** INFORMATION SUPPLIED follows **
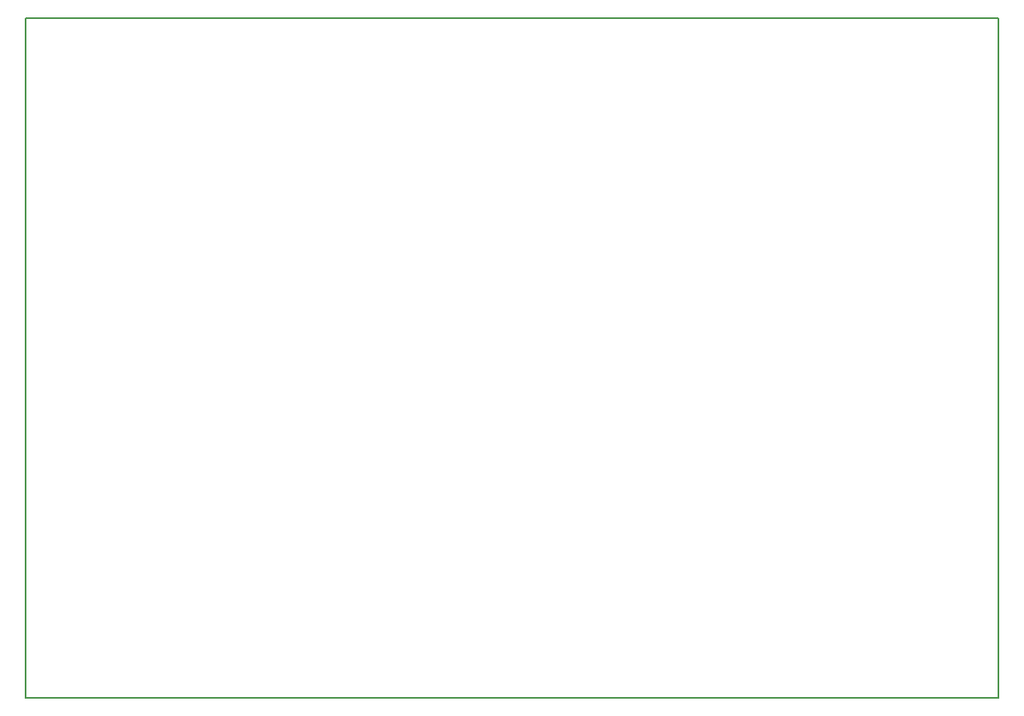
<source format=gbo>
G04 MADE WITH FRITZING*
G04 WWW.FRITZING.ORG*
G04 DOUBLE SIDED*
G04 HOLES PLATED*
G04 CONTOUR ON CENTER OF CONTOUR VECTOR*
%ASAXBY*%
%FSLAX23Y23*%
%MOIN*%
%OFA0B0*%
%SFA1.0B1.0*%
%ADD10R,3.937010X2.755910X3.921010X2.739910*%
%ADD11C,0.008000*%
%LNSILK0*%
G90*
G70*
G54D11*
X4Y2752D02*
X3933Y2752D01*
X3933Y4D01*
X4Y4D01*
X4Y2752D01*
D02*
G04 End of Silk0*
M02*
</source>
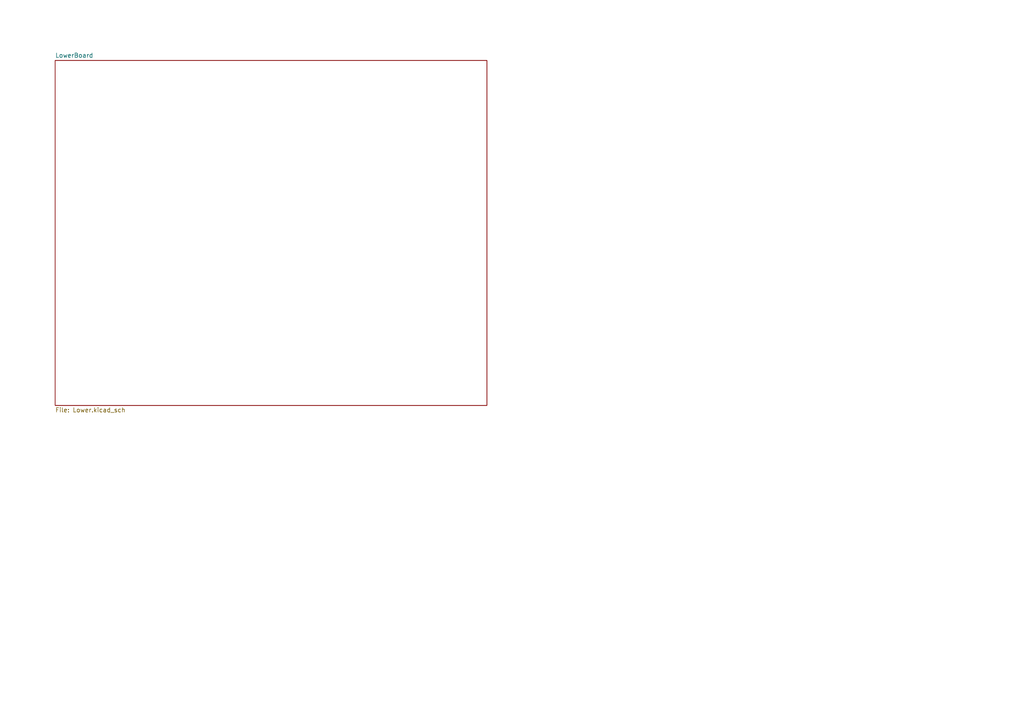
<source format=kicad_sch>
(kicad_sch
	(version 20231120)
	(generator "eeschema")
	(generator_version "8.0")
	(uuid "22649217-9810-470f-bc7b-6f743ad2b90e")
	(paper "A4")
	(lib_symbols)
	(sheet
		(at 16.002 17.526)
		(size 125.222 100.076)
		(fields_autoplaced yes)
		(stroke
			(width 0.1524)
			(type solid)
		)
		(fill
			(color 0 0 0 0.0000)
		)
		(uuid "3d9ecb3b-9556-42d6-955a-a32d9efd5d3a")
		(property "Sheetname" "LowerBoard"
			(at 16.002 16.8144 0)
			(effects
				(font
					(size 1.27 1.27)
				)
				(justify left bottom)
			)
		)
		(property "Sheetfile" "Lower.kicad_sch"
			(at 16.002 118.1866 0)
			(effects
				(font
					(size 1.27 1.27)
				)
				(justify left top)
			)
		)
		(instances
			(project "LowerBoard1v2"
				(path "/22649217-9810-470f-bc7b-6f743ad2b90e"
					(page "9")
				)
			)
		)
	)
	(sheet_instances
		(path "/"
			(page "1")
		)
	)
)

</source>
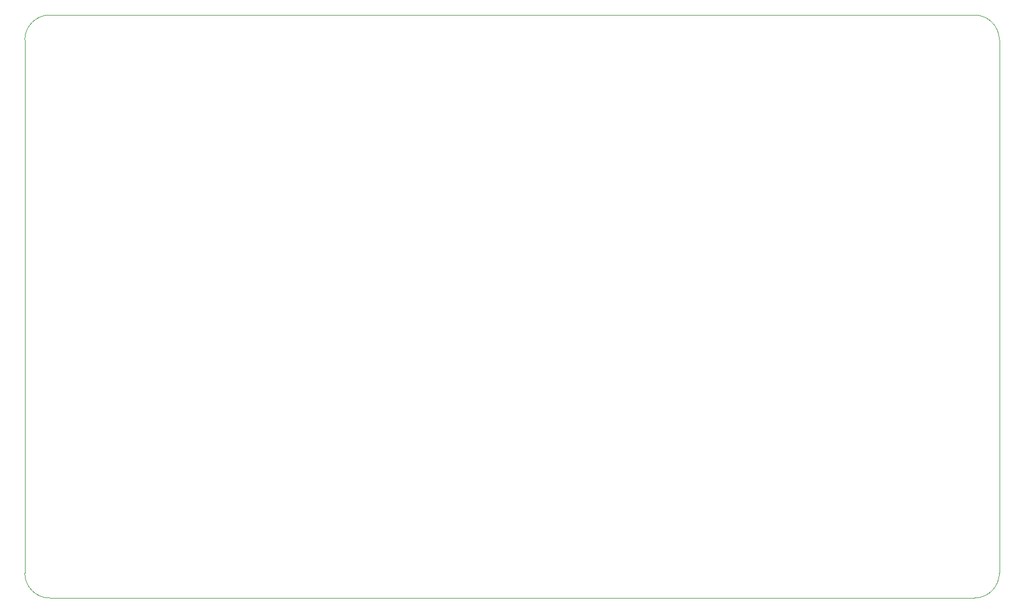
<source format=gm1>
G04 #@! TF.GenerationSoftware,KiCad,Pcbnew,(5.1.10-1-10_14)*
G04 #@! TF.CreationDate,2021-11-19T10:15:32+01:00*
G04 #@! TF.ProjectId,mainboard_v3,6d61696e-626f-4617-9264-5f76332e6b69,rev?*
G04 #@! TF.SameCoordinates,Original*
G04 #@! TF.FileFunction,Profile,NP*
%FSLAX46Y46*%
G04 Gerber Fmt 4.6, Leading zero omitted, Abs format (unit mm)*
G04 Created by KiCad (PCBNEW (5.1.10-1-10_14)) date 2021-11-19 10:15:32*
%MOMM*%
%LPD*%
G01*
G04 APERTURE LIST*
G04 #@! TA.AperFunction,Profile*
%ADD10C,0.120000*%
G04 #@! TD*
G04 APERTURE END LIST*
D10*
X38100000Y-66040000D02*
G75*
G02*
X41910000Y-62230000I3810000J0D01*
G01*
X41910000Y-151130000D02*
G75*
G02*
X38100000Y-147320000I0J3810000D01*
G01*
X186690000Y-147320000D02*
G75*
G02*
X182880000Y-151130000I-3810000J0D01*
G01*
X182880000Y-62230000D02*
G75*
G02*
X186690000Y-66040000I0J-3810000D01*
G01*
X41910000Y-151130000D02*
X182880000Y-151130000D01*
X38100000Y-66040000D02*
X38100000Y-147320000D01*
X182880000Y-62230000D02*
X41910000Y-62230000D01*
X186690000Y-147320000D02*
X186690000Y-66040000D01*
M02*

</source>
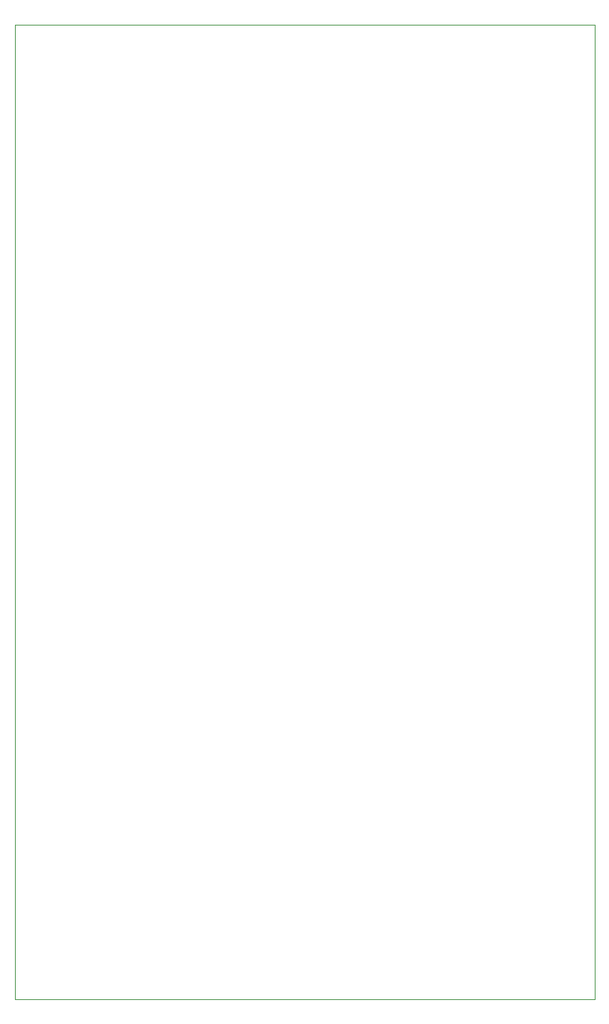
<source format=gbr>
G04 #@! TF.GenerationSoftware,KiCad,Pcbnew,(5.1.4-0-10_14)*
G04 #@! TF.CreationDate,2019-11-19T17:15:00-08:00*
G04 #@! TF.ProjectId,DS8,4453382e-6b69-4636-9164-5f7063625858,rev?*
G04 #@! TF.SameCoordinates,Original*
G04 #@! TF.FileFunction,Profile,NP*
%FSLAX46Y46*%
G04 Gerber Fmt 4.6, Leading zero omitted, Abs format (unit mm)*
G04 Created by KiCad (PCBNEW (5.1.4-0-10_14)) date 2019-11-19 17:15:00*
%MOMM*%
%LPD*%
G04 APERTURE LIST*
%ADD10C,0.050000*%
G04 APERTURE END LIST*
D10*
X0Y110000000D02*
X65532000Y110000000D01*
X65532000Y0D02*
X65532000Y110000000D01*
X65532000Y0D02*
X0Y0D01*
X0Y110000000D02*
X0Y0D01*
M02*

</source>
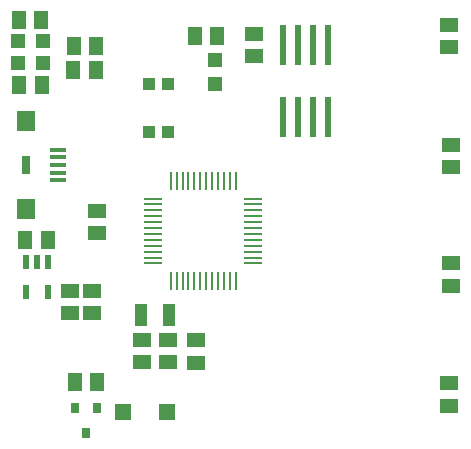
<source format=gtp>
G75*
%MOIN*%
%OFA0B0*%
%FSLAX25Y25*%
%IPPOS*%
%LPD*%
%AMOC8*
5,1,8,0,0,1.08239X$1,22.5*
%
%ADD10R,0.04882X0.05906*%
%ADD11R,0.05906X0.04882*%
%ADD12R,0.04724X0.04724*%
%ADD13R,0.03937X0.03937*%
%ADD14R,0.02165X0.04724*%
%ADD15R,0.04331X0.07480*%
%ADD16R,0.05906X0.05118*%
%ADD17R,0.01102X0.05906*%
%ADD18R,0.05906X0.01102*%
%ADD19R,0.05709X0.01575*%
%ADD20R,0.05906X0.07087*%
%ADD21R,0.02756X0.05906*%
%ADD22R,0.02400X0.13200*%
%ADD23R,0.03150X0.03543*%
%ADD24R,0.05512X0.05512*%
%ADD25R,0.05118X0.05906*%
D10*
X0021042Y0074464D03*
X0028523Y0074464D03*
X0026587Y0125900D03*
X0019106Y0125900D03*
X0037106Y0130900D03*
X0044587Y0130900D03*
X0044634Y0139121D03*
X0037154Y0139121D03*
X0026395Y0147860D03*
X0018914Y0147860D03*
X0077606Y0142400D03*
X0085087Y0142400D03*
D11*
X0097346Y0143140D03*
X0097346Y0135660D03*
X0044982Y0084148D03*
X0044982Y0076668D03*
X0043408Y0057419D03*
X0035946Y0057388D03*
X0035946Y0049908D03*
X0043408Y0049939D03*
X0059972Y0041078D03*
X0059972Y0033598D03*
X0068590Y0033652D03*
X0068590Y0041132D03*
X0077815Y0040932D03*
X0077815Y0033452D03*
D12*
X0084346Y0126266D03*
X0084346Y0134534D03*
X0026980Y0133400D03*
X0026980Y0140791D03*
X0018713Y0140791D03*
X0018713Y0133400D03*
D13*
X0062221Y0126274D03*
X0068520Y0126274D03*
X0068520Y0110526D03*
X0062221Y0110526D03*
D14*
X0028735Y0067159D03*
X0024994Y0067159D03*
X0021254Y0067159D03*
X0021254Y0056922D03*
X0028735Y0056922D03*
D15*
X0059558Y0049488D03*
X0069007Y0049488D03*
D16*
X0162346Y0026640D03*
X0162346Y0019160D03*
X0162846Y0059160D03*
X0162846Y0066640D03*
X0162846Y0098660D03*
X0162846Y0106140D03*
X0162346Y0138660D03*
X0162346Y0146140D03*
D17*
X0091173Y0094132D03*
X0089205Y0094132D03*
X0087236Y0094132D03*
X0085268Y0094132D03*
X0083299Y0094132D03*
X0081331Y0094132D03*
X0079362Y0094132D03*
X0077394Y0094132D03*
X0075425Y0094132D03*
X0073457Y0094132D03*
X0071488Y0094132D03*
X0069520Y0094132D03*
X0069520Y0060668D03*
X0071488Y0060668D03*
X0073457Y0060668D03*
X0075425Y0060668D03*
X0077394Y0060668D03*
X0079362Y0060668D03*
X0081331Y0060668D03*
X0083299Y0060668D03*
X0085268Y0060668D03*
X0087236Y0060668D03*
X0089205Y0060668D03*
X0091173Y0060668D03*
D18*
X0097079Y0066573D03*
X0097079Y0068542D03*
X0097079Y0070510D03*
X0097079Y0072479D03*
X0097079Y0074447D03*
X0097079Y0076416D03*
X0097079Y0078384D03*
X0097079Y0080353D03*
X0097079Y0082321D03*
X0097079Y0084290D03*
X0097079Y0086258D03*
X0097079Y0088227D03*
X0063614Y0088227D03*
X0063614Y0086258D03*
X0063614Y0084290D03*
X0063614Y0082321D03*
X0063614Y0080353D03*
X0063614Y0078384D03*
X0063614Y0076416D03*
X0063614Y0074447D03*
X0063614Y0072479D03*
X0063614Y0070510D03*
X0063614Y0068542D03*
X0063614Y0066573D03*
D19*
X0032075Y0094282D03*
X0032075Y0096841D03*
X0032075Y0099400D03*
X0032075Y0101959D03*
X0032075Y0104518D03*
D20*
X0021346Y0113904D03*
X0021346Y0084896D03*
D21*
X0021346Y0099400D03*
D22*
X0106846Y0115300D03*
X0111846Y0115300D03*
X0116846Y0115300D03*
X0121846Y0115300D03*
X0121846Y0139500D03*
X0116846Y0139500D03*
X0111846Y0139500D03*
X0106846Y0139500D03*
D23*
X0037606Y0018337D03*
X0045087Y0018337D03*
X0041346Y0010069D03*
D24*
X0053563Y0016900D03*
X0068130Y0016900D03*
D25*
X0045087Y0026900D03*
X0037606Y0026900D03*
M02*

</source>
** End of INFORMATION SUPPLIED **
◆ WHAT YOU HAVE TO DO
Transcribe exactly, please, the lines between the start of the records above and the line holding "(version 20231120)", counting both of those lines and omitting pictures.

◆ OUTPUT BELOW
<source format=gbo>
G04 MADE WITH FRITZING*
G04 WWW.FRITZING.ORG*
G04 DOUBLE SIDED*
G04 HOLES PLATED*
G04 CONTOUR ON CENTER OF CONTOUR VECTOR*
%ASAXBY*%
%FSLAX23Y23*%
%MOIN*%
%OFA0B0*%
%SFA1.0B1.0*%
%ADD10R,3.937010X2.755910X3.921010X2.739910*%
%ADD11C,0.008000*%
%LNSILK0*%
G90*
G70*
G54D11*
X4Y2752D02*
X3933Y2752D01*
X3933Y4D01*
X4Y4D01*
X4Y2752D01*
D02*
G04 End of Silk0*
M02*
</source>
<source format=kicad_sch>
(kicad_sch
	(version 20231120)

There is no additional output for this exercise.